Right now, only one oncolytic virus therapy is FDA-approved in the United States: Amgen's T-VEC (Imlygic), greenlit back in 2015 for melanoma. The field has been promising "next-generation" viral therapies for a decade, but the regulatory path remains brutally narrow. Dozens of companies are developing oncolytic virus therapies, and the market is projected to hit $0.29 billion in 2026. That sounds like growth until you realize most of that value still rests on a single approved product.
The FDA's message is clear: if you're going to combine your experimental therapy with an already-approved drug, you need a randomized controlled trial to prove your addition matters. Single-arm studies, no matter how promising the numbers look, won't cut it. This sets a high bar for dozens of companies chasing similar approvals with similar trial designs.
Replimune isn't dead yet, but it's on life support. The company had previously warned in SEC filings that another rejection could effectively end RP1's development. Its confirmatory Phase 3 trial (IGNYTE-3), which randomizes patients to RP1 plus nivolumab versus standard care with an overall survival endpoint, is still ongoing. That leaves a long wait ahead.
The stock tells the story. Shares that once traded in double digits have been hovering in the low single digits, with recent prices ranging from roughly $1.75 to $8.80 depending on the timeframe. Analyst opinions are split: some still see 100%+ upside potential, while multiple firms downgraded the stock after the first rejection.
For Replimune, the math is unforgiving. Burning cash for years while waiting on Phase 3 data, with a stock price in the basement and two FDA rejections on the books, is the biotech equivalent of running a marathon with a broken ankle. You can keep going. The question is whether you should.

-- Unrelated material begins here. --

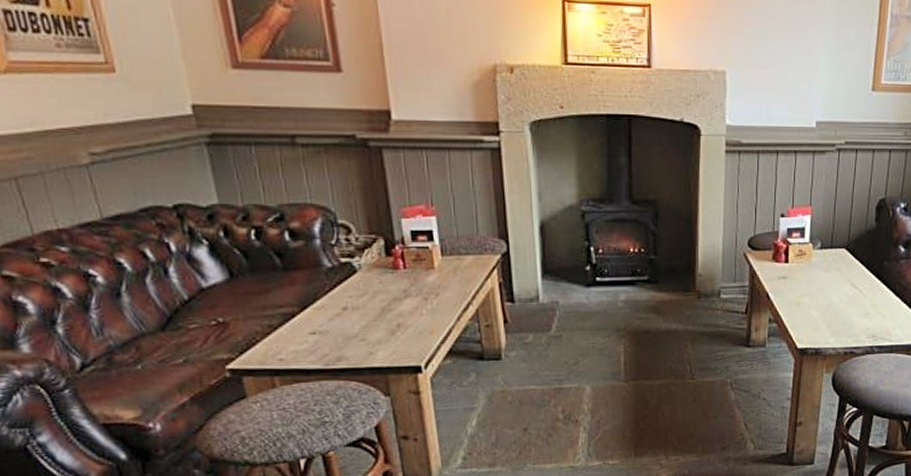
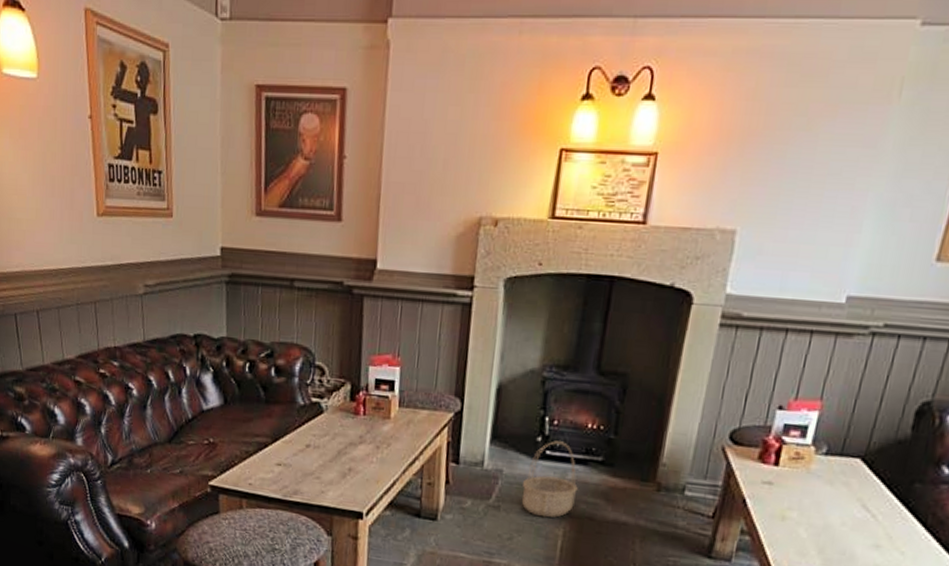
basket: none [578,267,630,339] -> present [521,440,578,518]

The oncolytic virus field sits at an awkward crossroads. The science is genuinely exciting: engineering viruses to selectively destroy cancer cells while training the immune system is one of oncology's most creative ideas. RP1's IGNYTE data showed real, durable responses in patients who had run out of options, with three-year survival rates of 54.8% and a safety profile that was remarkably clean (no treatment-related deaths).
But exciting science and approvable science are two different things. The FDA isn't questioning whether oncolytic viruses can work; it's demanding proof that they do work, in properly controlled studies that separate signal from noise. Until companies in this space design trials that meet that standard, we'll keep seeing promising data followed by rejection letters.
Replimune bet big on a single-arm trial being enough. The FDA called that bluff. Twice.